INSTRUCTION: Lay out the lines of the entries below as a JSON list of strings, one string per line and blank lines left out, starting at the line that has "common name: Red-winged blackbird" and ending after the line that has "family: Philosciidae".

============================================================

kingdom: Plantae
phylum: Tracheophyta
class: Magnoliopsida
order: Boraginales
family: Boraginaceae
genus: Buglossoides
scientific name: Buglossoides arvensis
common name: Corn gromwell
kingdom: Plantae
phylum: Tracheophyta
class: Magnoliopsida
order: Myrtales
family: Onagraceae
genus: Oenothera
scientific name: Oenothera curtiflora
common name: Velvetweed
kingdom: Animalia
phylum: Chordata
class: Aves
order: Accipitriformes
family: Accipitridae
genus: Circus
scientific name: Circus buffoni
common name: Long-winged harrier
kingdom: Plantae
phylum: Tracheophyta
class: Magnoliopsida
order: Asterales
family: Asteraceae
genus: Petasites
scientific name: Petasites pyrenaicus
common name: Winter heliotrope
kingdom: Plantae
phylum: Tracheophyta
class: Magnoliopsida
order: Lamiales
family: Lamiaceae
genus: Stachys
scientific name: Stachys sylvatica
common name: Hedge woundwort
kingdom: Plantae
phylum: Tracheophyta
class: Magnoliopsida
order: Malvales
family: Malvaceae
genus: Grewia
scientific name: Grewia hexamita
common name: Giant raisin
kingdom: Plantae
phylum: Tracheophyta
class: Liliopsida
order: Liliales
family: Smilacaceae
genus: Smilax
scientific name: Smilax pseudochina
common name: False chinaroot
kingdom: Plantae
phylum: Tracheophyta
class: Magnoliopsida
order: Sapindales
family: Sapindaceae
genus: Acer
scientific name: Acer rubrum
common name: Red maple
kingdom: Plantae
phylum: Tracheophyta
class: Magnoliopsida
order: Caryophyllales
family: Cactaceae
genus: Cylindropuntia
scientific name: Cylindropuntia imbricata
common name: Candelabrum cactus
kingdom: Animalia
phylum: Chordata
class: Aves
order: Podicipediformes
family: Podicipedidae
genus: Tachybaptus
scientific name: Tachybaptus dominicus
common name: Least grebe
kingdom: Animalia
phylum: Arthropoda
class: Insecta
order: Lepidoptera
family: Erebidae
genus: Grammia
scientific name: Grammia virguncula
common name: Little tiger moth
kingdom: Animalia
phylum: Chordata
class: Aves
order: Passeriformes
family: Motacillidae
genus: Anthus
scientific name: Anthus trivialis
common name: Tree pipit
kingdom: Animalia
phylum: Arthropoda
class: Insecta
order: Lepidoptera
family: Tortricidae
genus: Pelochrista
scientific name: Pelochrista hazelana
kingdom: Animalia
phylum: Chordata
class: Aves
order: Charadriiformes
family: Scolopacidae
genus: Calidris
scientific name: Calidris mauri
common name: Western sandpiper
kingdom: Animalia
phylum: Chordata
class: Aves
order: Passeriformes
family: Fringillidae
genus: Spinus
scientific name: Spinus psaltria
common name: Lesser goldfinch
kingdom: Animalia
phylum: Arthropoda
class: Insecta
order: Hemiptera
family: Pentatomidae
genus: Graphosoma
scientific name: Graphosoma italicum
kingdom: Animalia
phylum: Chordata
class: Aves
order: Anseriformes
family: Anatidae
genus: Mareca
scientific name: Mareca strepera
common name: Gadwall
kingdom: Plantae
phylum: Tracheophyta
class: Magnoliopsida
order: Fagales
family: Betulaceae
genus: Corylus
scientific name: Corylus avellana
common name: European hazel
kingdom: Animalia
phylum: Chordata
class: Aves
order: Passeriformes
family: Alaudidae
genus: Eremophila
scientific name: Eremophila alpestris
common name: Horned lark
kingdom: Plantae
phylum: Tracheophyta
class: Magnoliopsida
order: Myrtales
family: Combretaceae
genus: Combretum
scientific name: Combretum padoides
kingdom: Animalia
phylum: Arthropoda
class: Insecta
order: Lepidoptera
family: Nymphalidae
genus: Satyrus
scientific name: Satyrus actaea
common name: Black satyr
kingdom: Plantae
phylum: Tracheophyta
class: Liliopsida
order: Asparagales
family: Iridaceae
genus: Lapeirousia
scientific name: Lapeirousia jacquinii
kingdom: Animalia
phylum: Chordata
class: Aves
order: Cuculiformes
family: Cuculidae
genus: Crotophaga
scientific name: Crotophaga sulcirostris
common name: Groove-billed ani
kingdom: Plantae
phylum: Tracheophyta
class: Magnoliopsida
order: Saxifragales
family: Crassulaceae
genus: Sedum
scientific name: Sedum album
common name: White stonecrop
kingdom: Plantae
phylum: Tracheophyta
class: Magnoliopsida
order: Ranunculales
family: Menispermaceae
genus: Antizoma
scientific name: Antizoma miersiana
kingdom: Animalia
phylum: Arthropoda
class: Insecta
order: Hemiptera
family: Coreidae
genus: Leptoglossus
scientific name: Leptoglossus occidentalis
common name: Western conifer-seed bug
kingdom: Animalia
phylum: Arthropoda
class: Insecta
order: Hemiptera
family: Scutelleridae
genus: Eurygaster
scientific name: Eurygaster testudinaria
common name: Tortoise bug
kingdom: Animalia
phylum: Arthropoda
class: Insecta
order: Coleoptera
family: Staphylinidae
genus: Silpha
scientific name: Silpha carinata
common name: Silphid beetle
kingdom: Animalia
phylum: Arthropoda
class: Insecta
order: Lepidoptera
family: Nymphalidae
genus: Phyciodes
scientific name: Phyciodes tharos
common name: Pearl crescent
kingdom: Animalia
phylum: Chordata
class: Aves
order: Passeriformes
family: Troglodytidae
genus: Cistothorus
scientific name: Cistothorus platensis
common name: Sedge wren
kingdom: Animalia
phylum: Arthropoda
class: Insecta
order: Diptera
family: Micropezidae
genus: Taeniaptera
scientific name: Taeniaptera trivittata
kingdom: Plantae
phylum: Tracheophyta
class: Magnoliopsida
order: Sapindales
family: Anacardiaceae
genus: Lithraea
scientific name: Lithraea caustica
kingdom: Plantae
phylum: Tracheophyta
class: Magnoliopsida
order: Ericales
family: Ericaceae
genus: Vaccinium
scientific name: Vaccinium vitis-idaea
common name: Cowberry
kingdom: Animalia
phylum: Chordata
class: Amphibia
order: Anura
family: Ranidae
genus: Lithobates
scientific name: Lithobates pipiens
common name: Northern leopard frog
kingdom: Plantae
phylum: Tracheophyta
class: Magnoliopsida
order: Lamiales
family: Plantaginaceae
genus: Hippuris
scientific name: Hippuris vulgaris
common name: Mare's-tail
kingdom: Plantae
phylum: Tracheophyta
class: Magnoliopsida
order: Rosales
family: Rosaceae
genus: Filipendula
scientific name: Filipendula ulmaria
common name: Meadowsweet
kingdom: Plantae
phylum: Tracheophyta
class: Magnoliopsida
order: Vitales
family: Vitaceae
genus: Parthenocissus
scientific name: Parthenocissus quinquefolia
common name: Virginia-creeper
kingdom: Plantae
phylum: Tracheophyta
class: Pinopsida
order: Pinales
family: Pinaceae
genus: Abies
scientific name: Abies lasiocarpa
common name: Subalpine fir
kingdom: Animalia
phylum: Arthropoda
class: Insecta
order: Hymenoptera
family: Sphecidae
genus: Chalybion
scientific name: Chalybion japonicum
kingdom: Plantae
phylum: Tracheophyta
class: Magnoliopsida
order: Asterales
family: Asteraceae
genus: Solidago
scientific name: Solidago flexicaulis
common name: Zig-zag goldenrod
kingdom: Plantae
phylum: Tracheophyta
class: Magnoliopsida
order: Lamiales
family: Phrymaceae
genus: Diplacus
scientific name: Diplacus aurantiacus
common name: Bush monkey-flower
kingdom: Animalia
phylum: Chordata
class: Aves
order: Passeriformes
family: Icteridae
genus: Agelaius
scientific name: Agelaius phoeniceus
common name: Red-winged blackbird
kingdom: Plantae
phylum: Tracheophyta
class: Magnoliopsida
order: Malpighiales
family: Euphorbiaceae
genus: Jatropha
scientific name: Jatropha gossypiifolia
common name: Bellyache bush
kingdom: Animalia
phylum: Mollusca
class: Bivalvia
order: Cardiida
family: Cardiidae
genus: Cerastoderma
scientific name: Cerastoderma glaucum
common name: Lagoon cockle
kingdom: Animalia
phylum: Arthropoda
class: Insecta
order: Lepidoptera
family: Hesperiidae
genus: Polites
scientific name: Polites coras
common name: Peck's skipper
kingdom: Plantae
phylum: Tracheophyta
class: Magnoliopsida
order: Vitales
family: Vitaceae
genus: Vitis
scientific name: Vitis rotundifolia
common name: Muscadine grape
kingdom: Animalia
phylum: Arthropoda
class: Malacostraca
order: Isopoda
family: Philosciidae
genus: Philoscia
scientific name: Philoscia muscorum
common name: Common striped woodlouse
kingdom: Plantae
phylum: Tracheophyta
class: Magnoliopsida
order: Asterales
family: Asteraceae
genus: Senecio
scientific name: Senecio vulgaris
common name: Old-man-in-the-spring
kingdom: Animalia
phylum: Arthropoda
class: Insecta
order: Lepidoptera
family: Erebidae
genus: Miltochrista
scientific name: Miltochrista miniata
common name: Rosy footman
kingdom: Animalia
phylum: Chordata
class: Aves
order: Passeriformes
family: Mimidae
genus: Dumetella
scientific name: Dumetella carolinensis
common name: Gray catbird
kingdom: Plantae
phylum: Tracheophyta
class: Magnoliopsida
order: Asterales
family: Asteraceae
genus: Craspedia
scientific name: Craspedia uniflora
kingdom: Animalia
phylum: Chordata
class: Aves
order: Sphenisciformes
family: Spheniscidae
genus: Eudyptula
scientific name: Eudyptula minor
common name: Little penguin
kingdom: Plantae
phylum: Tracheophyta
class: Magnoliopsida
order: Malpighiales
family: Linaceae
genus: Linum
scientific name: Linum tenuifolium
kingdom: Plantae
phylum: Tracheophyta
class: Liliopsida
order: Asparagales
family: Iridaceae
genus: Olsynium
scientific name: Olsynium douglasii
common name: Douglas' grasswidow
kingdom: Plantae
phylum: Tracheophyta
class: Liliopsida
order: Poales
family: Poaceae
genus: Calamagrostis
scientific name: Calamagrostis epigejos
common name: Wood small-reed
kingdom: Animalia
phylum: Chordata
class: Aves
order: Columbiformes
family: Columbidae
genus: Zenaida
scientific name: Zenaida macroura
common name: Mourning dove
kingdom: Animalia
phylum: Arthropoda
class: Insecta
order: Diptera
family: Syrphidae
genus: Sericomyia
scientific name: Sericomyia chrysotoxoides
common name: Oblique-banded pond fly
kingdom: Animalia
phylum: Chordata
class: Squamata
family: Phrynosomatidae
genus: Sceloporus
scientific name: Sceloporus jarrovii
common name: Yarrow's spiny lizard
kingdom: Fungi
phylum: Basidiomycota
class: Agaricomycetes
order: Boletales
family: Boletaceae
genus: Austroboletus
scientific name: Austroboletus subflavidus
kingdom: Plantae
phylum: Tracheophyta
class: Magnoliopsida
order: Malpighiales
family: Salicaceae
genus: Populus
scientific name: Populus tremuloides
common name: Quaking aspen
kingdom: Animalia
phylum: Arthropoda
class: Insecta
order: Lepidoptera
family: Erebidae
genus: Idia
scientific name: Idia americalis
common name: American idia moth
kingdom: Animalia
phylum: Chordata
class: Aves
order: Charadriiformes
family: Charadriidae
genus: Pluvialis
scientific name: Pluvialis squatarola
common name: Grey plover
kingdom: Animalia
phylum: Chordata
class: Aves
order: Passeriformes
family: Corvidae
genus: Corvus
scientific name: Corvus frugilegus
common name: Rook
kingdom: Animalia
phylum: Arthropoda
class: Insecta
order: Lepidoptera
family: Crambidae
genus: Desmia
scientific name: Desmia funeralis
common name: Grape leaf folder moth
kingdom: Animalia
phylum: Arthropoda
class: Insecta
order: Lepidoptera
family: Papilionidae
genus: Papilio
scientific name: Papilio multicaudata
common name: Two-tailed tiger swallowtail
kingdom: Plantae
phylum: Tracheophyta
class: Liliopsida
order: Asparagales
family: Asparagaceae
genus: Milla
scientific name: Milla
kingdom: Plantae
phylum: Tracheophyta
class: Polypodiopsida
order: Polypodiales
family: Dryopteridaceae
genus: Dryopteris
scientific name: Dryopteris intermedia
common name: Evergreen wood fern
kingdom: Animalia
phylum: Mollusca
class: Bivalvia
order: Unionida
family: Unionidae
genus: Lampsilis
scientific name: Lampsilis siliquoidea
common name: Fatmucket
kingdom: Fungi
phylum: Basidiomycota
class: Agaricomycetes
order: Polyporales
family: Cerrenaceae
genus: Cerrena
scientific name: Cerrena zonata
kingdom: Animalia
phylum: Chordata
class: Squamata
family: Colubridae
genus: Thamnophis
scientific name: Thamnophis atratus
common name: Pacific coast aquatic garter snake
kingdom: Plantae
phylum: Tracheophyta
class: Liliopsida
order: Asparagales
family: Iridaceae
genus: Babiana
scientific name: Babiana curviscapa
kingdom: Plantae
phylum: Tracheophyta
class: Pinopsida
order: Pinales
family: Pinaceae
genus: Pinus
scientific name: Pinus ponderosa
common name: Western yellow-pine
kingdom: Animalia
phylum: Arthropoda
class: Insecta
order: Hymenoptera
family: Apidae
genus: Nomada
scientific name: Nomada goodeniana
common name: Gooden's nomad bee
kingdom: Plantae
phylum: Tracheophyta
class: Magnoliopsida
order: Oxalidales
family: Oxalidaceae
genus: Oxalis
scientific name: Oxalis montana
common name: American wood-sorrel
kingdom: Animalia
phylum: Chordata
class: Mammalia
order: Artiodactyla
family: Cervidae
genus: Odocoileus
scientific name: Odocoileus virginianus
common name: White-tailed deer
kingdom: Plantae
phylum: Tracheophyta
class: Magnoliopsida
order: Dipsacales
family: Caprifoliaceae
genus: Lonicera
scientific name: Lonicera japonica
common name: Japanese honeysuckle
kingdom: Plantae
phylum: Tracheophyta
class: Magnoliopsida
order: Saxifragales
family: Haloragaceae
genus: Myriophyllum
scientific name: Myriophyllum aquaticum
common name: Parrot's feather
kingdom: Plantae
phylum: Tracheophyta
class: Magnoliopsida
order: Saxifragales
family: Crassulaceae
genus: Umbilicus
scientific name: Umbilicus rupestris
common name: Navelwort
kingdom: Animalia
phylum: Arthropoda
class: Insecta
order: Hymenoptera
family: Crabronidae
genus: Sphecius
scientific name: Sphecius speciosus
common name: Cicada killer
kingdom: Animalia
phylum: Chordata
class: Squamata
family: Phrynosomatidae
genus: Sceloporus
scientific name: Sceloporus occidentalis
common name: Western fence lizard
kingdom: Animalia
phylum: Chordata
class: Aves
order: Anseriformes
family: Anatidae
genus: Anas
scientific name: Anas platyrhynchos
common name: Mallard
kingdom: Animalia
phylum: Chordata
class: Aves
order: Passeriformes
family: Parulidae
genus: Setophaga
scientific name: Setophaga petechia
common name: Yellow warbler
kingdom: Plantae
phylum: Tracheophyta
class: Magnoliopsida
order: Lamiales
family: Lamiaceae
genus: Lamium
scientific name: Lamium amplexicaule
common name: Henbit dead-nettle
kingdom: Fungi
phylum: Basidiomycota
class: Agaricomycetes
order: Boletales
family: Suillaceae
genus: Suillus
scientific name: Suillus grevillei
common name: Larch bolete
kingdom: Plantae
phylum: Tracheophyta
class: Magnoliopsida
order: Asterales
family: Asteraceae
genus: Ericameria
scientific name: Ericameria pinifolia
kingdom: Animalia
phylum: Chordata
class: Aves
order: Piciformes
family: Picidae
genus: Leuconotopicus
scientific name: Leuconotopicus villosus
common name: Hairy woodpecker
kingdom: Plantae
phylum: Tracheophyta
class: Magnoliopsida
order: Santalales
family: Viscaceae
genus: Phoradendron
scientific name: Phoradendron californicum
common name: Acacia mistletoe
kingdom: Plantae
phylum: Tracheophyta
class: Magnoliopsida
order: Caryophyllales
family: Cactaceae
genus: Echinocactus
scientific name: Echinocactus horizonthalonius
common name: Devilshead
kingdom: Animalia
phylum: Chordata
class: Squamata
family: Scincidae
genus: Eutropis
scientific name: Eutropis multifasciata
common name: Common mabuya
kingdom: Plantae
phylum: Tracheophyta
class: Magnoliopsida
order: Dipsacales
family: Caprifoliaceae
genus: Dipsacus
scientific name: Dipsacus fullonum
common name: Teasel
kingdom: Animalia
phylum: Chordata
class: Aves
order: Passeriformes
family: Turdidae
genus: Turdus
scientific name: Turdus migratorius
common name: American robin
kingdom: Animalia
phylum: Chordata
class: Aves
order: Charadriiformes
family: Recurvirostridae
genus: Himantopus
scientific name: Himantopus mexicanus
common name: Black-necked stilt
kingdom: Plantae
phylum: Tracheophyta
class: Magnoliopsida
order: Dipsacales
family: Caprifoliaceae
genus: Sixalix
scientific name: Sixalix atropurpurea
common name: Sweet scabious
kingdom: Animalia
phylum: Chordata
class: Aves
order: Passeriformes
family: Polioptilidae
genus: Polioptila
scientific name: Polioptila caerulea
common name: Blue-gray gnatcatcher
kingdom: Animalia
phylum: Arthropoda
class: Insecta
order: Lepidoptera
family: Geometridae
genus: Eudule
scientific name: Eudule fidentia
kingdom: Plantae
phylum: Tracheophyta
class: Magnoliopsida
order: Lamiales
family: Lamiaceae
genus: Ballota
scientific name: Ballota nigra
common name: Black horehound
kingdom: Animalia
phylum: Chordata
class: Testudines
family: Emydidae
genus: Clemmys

============================================================

SOLUTION TO THIS TASK:
[
  "common name: Red-winged blackbird",
  "kingdom: Plantae",
  "phylum: Tracheophyta",
  "class: Magnoliopsida",
  "order: Malpighiales",
  "family: Euphorbiaceae",
  "genus: Jatropha",
  "scientific name: Jatropha gossypiifolia",
  "common name: Bellyache bush",
  "kingdom: Animalia",
  "phylum: Mollusca",
  "class: Bivalvia",
  "order: Cardiida",
  "family: Cardiidae",
  "genus: Cerastoderma",
  "scientific name: Cerastoderma glaucum",
  "common name: Lagoon cockle",
  "kingdom: Animalia",
  "phylum: Arthropoda",
  "class: Insecta",
  "order: Lepidoptera",
  "family: Hesperiidae",
  "genus: Polites",
  "scientific name: Polites coras",
  "common name: Peck's skipper",
  "kingdom: Plantae",
  "phylum: Tracheophyta",
  "class: Magnoliopsida",
  "order: Vitales",
  "family: Vitaceae",
  "genus: Vitis",
  "scientific name: Vitis rotundifolia",
  "common name: Muscadine grape",
  "kingdom: Animalia",
  "phylum: Arthropoda",
  "class: Malacostraca",
  "order: Isopoda",
  "family: Philosciidae"
]